A Bouar, dans l'une des deux prisons de l'Ouest, 18 personnes inculpées dans des affaires criminelles sont en détention préventive, en attente d'un procès.

"Je suis ici depuis février 2015. J'ai fait près de trois ans de prison sans être jugé", dit Faustin, 45 ans. La maison d'arrêt accueille 84 personnes, hommes et femmes, réunies dans quatre grandes cellules.

Ils étaient 19 inculpés pour affaires criminelles à attendre la tenue de leur procès, mais une femme a été relâchée cette année. Violée par un codétenu, elle était tombée enceinte.

Pour juger les crimes, M. Delimo énumère ce qu'il lui manque: de l'argent pour faire venir les témoins, des robes de magistrat, des moyens de transport, du matériel informatique...

Il dit ne disposer que de son téléphone portable personnel. Dans la pièce attenante, son assistant tape un document sur une vieille machine à écrire. "Le goût est amer", conclut M. Delimo.

"La non-tenue des séances criminelles encourage l'impunité", déplore Me Koutou, avocat à Bouar. Engagé par l'Association du barreau américain (ABA), il est le seul avocat de la préfecture, et l'un des trois de l'ouest de la Centrafrique.

"Être avocat, c'est un travail libéral, il faut des clients, et ici il n'y en a presque pas", explique-t-il.
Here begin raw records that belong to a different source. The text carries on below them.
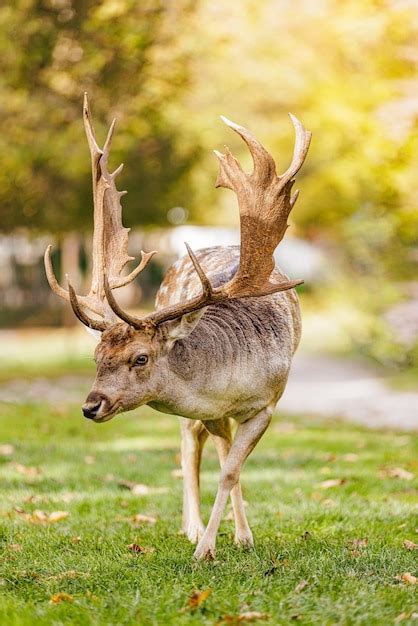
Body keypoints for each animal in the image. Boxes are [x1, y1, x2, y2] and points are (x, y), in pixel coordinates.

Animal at [44, 94, 310, 560]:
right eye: (96, 356)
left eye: (140, 358)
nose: (90, 405)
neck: (227, 385)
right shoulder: (211, 412)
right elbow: (215, 460)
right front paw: (204, 542)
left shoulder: (266, 404)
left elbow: (230, 469)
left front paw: (217, 545)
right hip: (198, 420)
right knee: (188, 446)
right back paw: (193, 526)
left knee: (212, 452)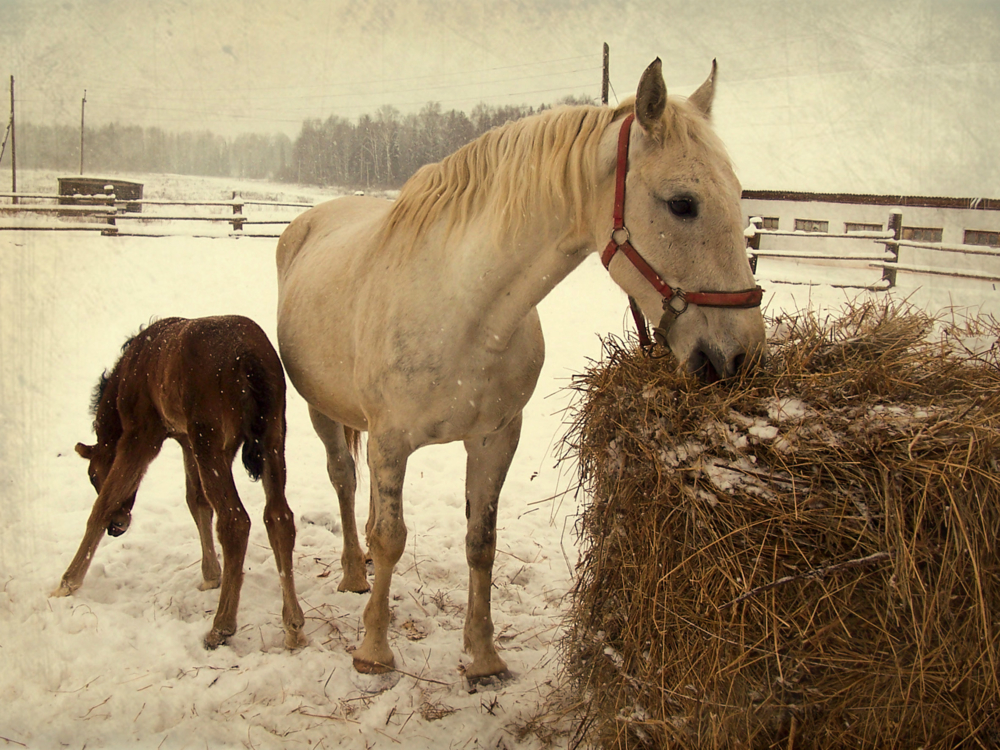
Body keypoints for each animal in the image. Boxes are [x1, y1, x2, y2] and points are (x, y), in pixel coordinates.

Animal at [274, 57, 764, 680]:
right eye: (682, 203)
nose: (742, 354)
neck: (466, 309)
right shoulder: (389, 440)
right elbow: (390, 539)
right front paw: (374, 651)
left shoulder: (496, 437)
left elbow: (480, 540)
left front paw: (483, 657)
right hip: (321, 410)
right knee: (344, 479)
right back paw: (354, 574)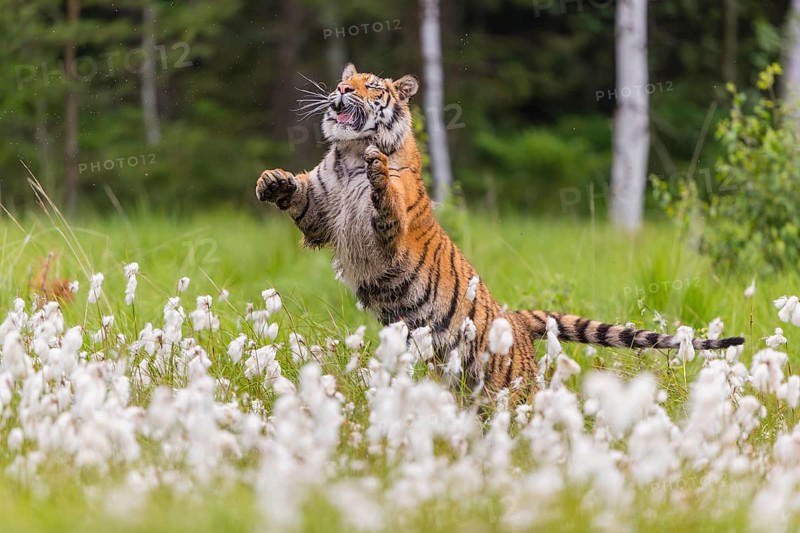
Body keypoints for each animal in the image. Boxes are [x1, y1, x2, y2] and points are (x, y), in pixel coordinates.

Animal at [255, 63, 744, 398]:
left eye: (371, 86)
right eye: (347, 81)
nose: (340, 90)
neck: (352, 152)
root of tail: (519, 318)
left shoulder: (387, 235)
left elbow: (386, 199)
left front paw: (379, 172)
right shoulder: (322, 213)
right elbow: (301, 198)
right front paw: (272, 180)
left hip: (511, 383)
Dans l'Ouest, peu de gens ont les moyens de payer une défense.

Un budget de 10 millions de francs (environ 15.000 euros) a bien été alloué pour les séances criminelles de Bouar, mais il attend toujours d'être décaissé.

Peur des représailles

"Problème de trésorerie", dit-on au ministère de la Justice. Le manque de moyens est un frein à la réinstauration des piliers régaliens de l'Etat dans les provinces.

"Sans moyens, on ne peut aller dans les territoires reculés, et les plaignants qui font appel ne peuvent venir jusqu'à Bouar", explique M. Delimo. Il cite une affaire civile, qui devait enfin sortir la Cour de sa torpeur, la semaine dernière: "Mais les plaignants habitent à Nola, à 400 km de Bouar. Ils ne sont pas venus et l'affaire a été renvoyée".